(YOUR OBJECTIVE): Since pictures are not part of the copy, please output only the lines from the one with "winkelwagen" through the end of the data below, exactly as written.

(DATA FOR THIS EXERCISE):
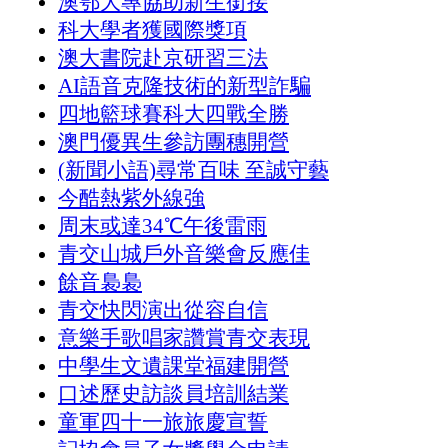
澳鄂大專協助新生銜接
科大學者獲國際獎項
澳大書院赴京研習三法
AI語音克隆技術的新型詐騙
四地籃球賽科大四戰全勝
澳門優異生參訪團穗開營
(新聞小語)尋常百味 至誠守藝
今酷熱紫外線強
周末或達34℃午後雷雨
青交山城戶外音樂會反應佳
餘音裊裊
青交快閃演出從容自信
意樂手歌唱家讚賞青交表現
中學生文遺課堂福建開營
口述歷史訪談員培訓結業
童軍四十一旅旅慶宣誓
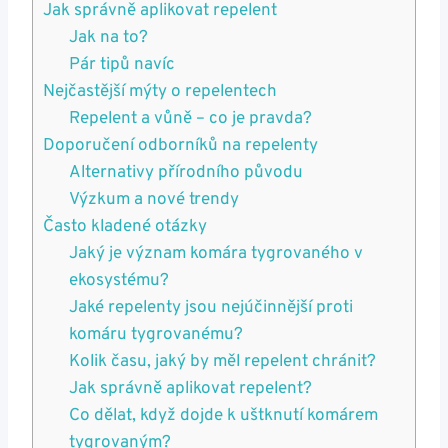
Jak správně aplikovat repelent
Jak na to?
Pár tipů navíc
Nejčastější mýty o repelentech
Repelent a vůně – co je pravda?
Doporučení odborníků na repelenty
Alternativy přírodního původu
Výzkum a nové trendy
Často kladené otázky
Jaký je význam komára tygrovaného v
ekosystému?
Jaké repelenty jsou nejúčinnější proti
komáru tygrovanému?
Kolik času, jaký by měl repelent chránit?
Jak správně aplikovat repelent?
Co dělat, když dojde k uštknutí komárem
tygrovaným?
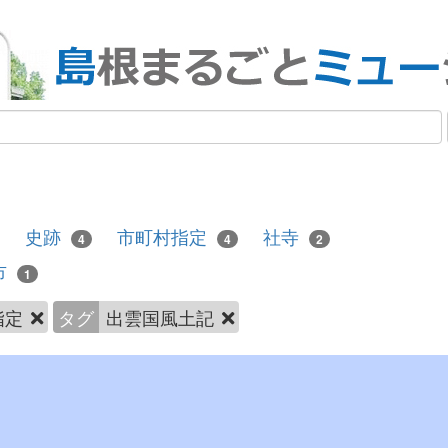
史跡
市町村指定
社寺
4
4
2
市
1
指定
タグ
出雲国風土記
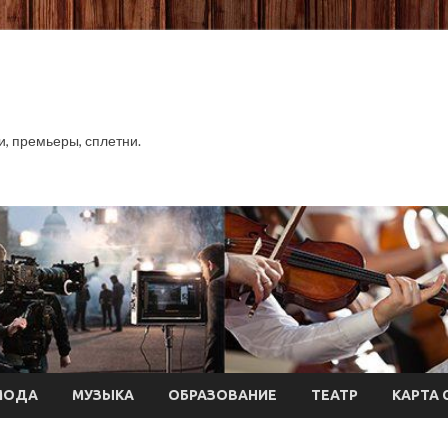
хи, премьеры, сплетни.
МОДА
МУЗЫКА
ОБРАЗОВАНИЕ
ТЕАТР
КАРТА 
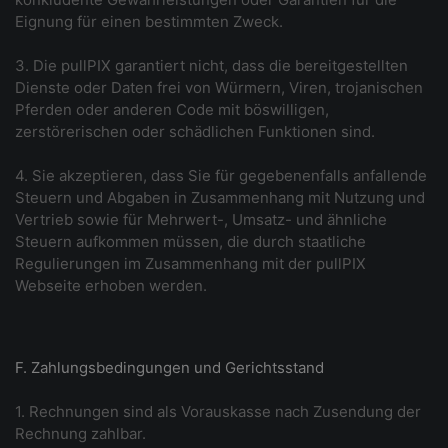
Eignung für einen bestimmten Zweck.
3. Die pullPIX garantiert nicht, dass die bereitgestellten
Dienste oder Daten frei von Würmern, Viren, trojanischen
Pferden oder anderen Code mit böswilligen,
zerstörerischen oder schädlichen Funktionen sind.
4. Sie akzeptieren, dass Sie für gegebenenfalls anfallende
Steuern und Abgaben in Zusammenhang mit Nutzung und
Vertrieb sowie für Mehrwert-, Umsatz- und ähnliche
Steuern aufkommen müssen, die durch staatliche
Regulierungen im Zusammenhang mit der pullPIX
Webseite erhoben werden.
F. Zahlungsbedingungen und Gerichtsstand
1. Rechnungen sind als Vorauskasse nach Zusendung der
Rechnung zahlbar.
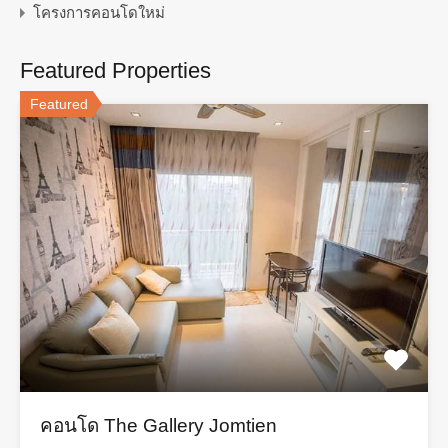
โครงการคอนโดใหม่
Featured Properties
Featured
คอนโด The Gallery Jomtien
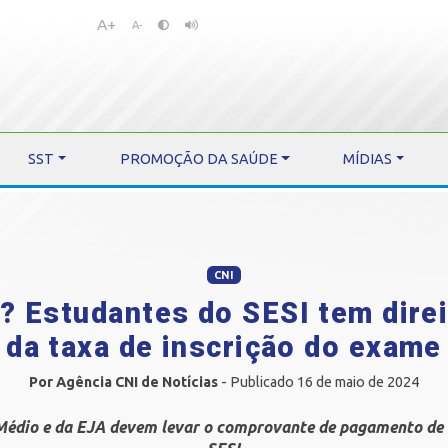
A+
Pular
Pular
A-
para
para
o
o
conteúdo
menu
SST
PROMOÇÃO DA SAÚDE
MÍDIAS
CNI
 Estudantes do SESI tem dire
da taxa de inscrição do exame
Por Agência CNI de Notícias
- Publicado 16 de maio de 2024
Médio e da EJA devem levar o comprovante de pagamento de 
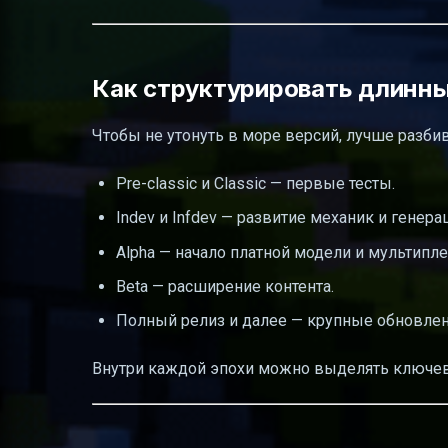
Как структурировать длинны
Чтобы не утонуть в море версий, лучше разби
Pre-classic и Classic — первые тесты.
Indev и Infdev — развитие механик и генера
Alpha — начало платной модели и мультипле
Beta — расширение контента.
Полный релиз и далее — крупные обновления 
Внутри каждой эпохи можно выделять ключев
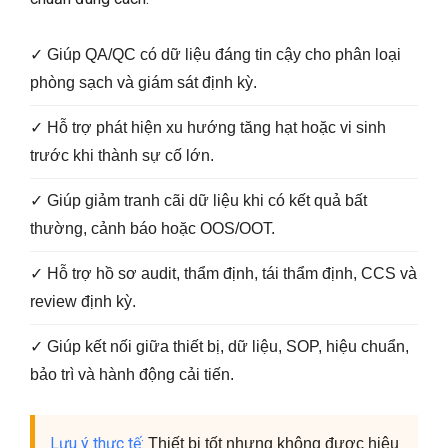
✓ Giúp QA/QC có dữ liệu đáng tin cậy cho phân loại
phòng sạch và giám sát định kỳ.
✓ Hỗ trợ phát hiện xu hướng tăng hạt hoặc vi sinh
trước khi thành sự cố lớn.
✓ Giúp giảm tranh cãi dữ liệu khi có kết quả bất
thường, cảnh báo hoặc OOS/OOT.
✓ Hỗ trợ hồ sơ audit, thẩm định, tái thẩm định, CCS và
review định kỳ.
✓ Giúp kết nối giữa thiết bị, dữ liệu, SOP, hiệu chuẩn,
bảo trì và hành động cải tiến.
Lưu ý thực tế:
Thiết bị tốt nhưng không được hiệu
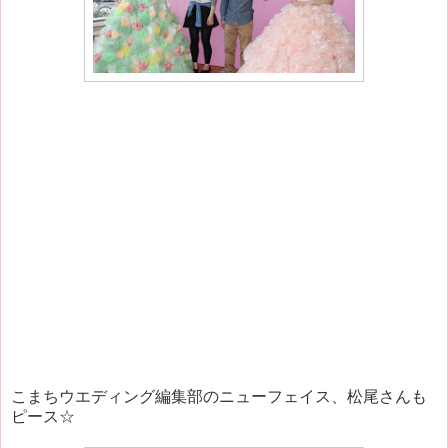
こまちウエディング編集部のニューフェイス、松尾さんも
ピース☆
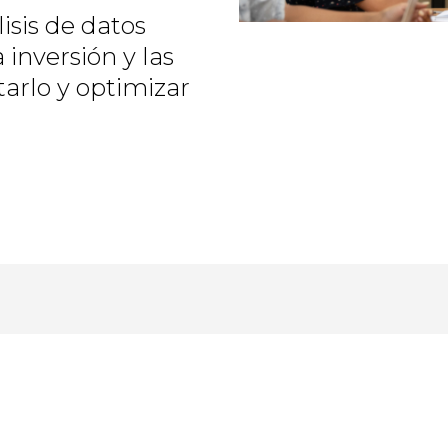
isis de datos
inversión y las
arlo y optimizar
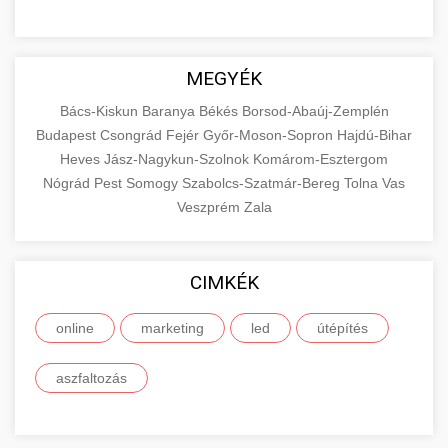
MEGYÉK
Bács-Kiskun
Baranya
Békés
Borsod-Abaúj-Zemplén
Budapest
Csongrád
Fejér
Győr-Moson-Sopron
Hajdú-Bihar
Heves
Jász-Nagykun-Szolnok
Komárom-Esztergom
Nógrád
Pest
Somogy
Szabolcs-Szatmár-Bereg
Tolna
Vas
Veszprém
Zala
CIMKÉK
online
marketing
led
útépítés
aszfaltozás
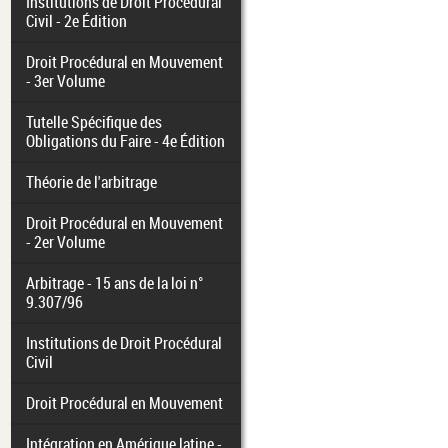
Institutions de Droit Procédural
Civil - 2e Édition
Droit Procédural en Mouvement
- 3er Volume
Tutelle Spécifique des
Obligations du Faire - 4e Édition
Théorie de l'arbitrage
Droit Procédural en Mouvement
- 2er Volume
Arbitrage - 15 ans de la loi n°
9.307/96
Institutions de Droit Procédural
Civil
Droit Procédural en Mouvement
Intégration en Amérique latine -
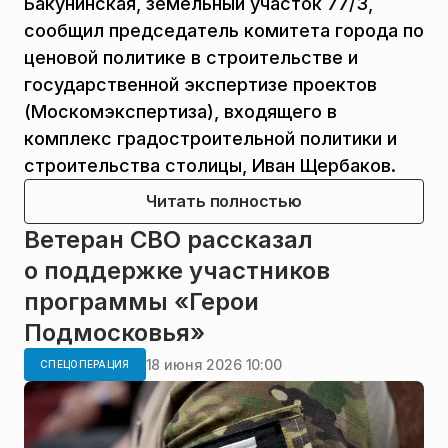
Бакунинская, земельный участок 77/3,
сообщил председатель комитета города по
ценовой политике в строительстве и
государственной экспертизе проектов
(Москомэкспертиза), входящего в
комплекс градостроительной политики и
строительства столицы, Иван Щербаков.
Читать полностью
Ветеран СВО рассказал
о поддержке участников
программы «Герои
Подмосковья»
18 июня 2026 10:00
СПЕЦОПЕРАЦИЯ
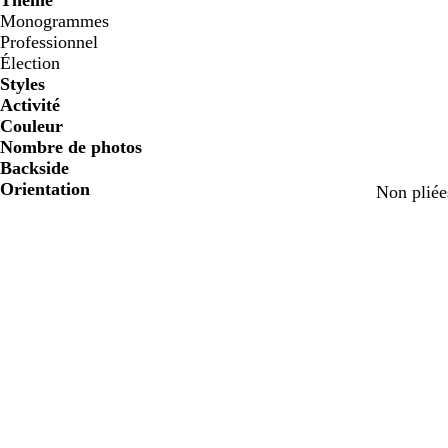
Thème
Monogrammes
Professionnel
Élection
Styles
Activité
Couleur
Nombre de photos
Backside
Orientation
Non pliée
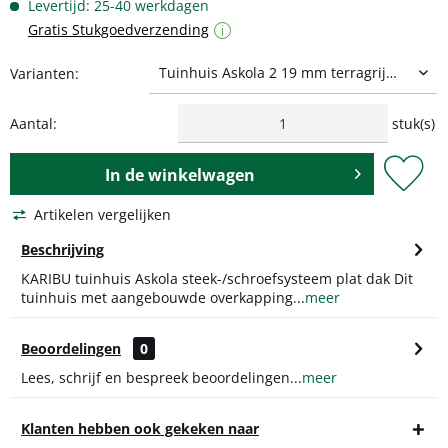
Levertijd: 25-40 werkdagen
Gratis Stukgoedverzending
i
Varianten:
Aantal:
stuk(s)
In de
winkelwagen
Artikelen vergelijken
Beschrijving
KARIBU tuinhuis Askola steek-/schroefsysteem plat dak Dit
tuinhuis met aangebouwde overkapping...
meer
Beoordelingen
0
Lees, schrijf en bespreek beoordelingen...
meer
Klanten hebben ook gekeken naar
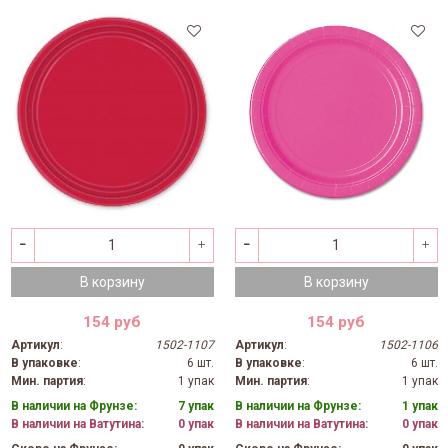
В корзину
В корзину
154 руб
154 руб
Артикул
:
1502-1107
Артикул
:
1502-1106
В упаковке
:
6 шт.
В упаковке
:
6 шт.
Мин. партия
:
1 упак
Мин. партия
:
1 упак
В наличии на Фрунзе:
7 упак
В наличии на Фрунзе:
1 упак
В наличии на Ватутина:
0 упак
В наличии на Ватутина:
0 упак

(EXPECTED ANSWER):
winkelwagen
Artikelen vergelijken
Beschrijving
KARIBU tuinhuis Askola steek-/schroefsysteem plat dak Dit
tuinhuis met aangebouwde overkapping...
meer
Beoordelingen
0
Lees, schrijf en bespreek beoordelingen...
meer
Klanten hebben ook gekeken naar
В корзину
В корзину
154 руб
154 руб
Артикул
:
1502-1107
Артикул
:
1502-1106
В упаковке
:
6 шт.
В упаковке
:
6 шт.
Мин. партия
:
1 упак
Мин. партия
:
1 упак
В наличии на Фрунзе:
7 упак
В наличии на Фрунзе:
1 упак
В наличии на Ватутина:
0 упак
В наличии на Ватутина:
0 упак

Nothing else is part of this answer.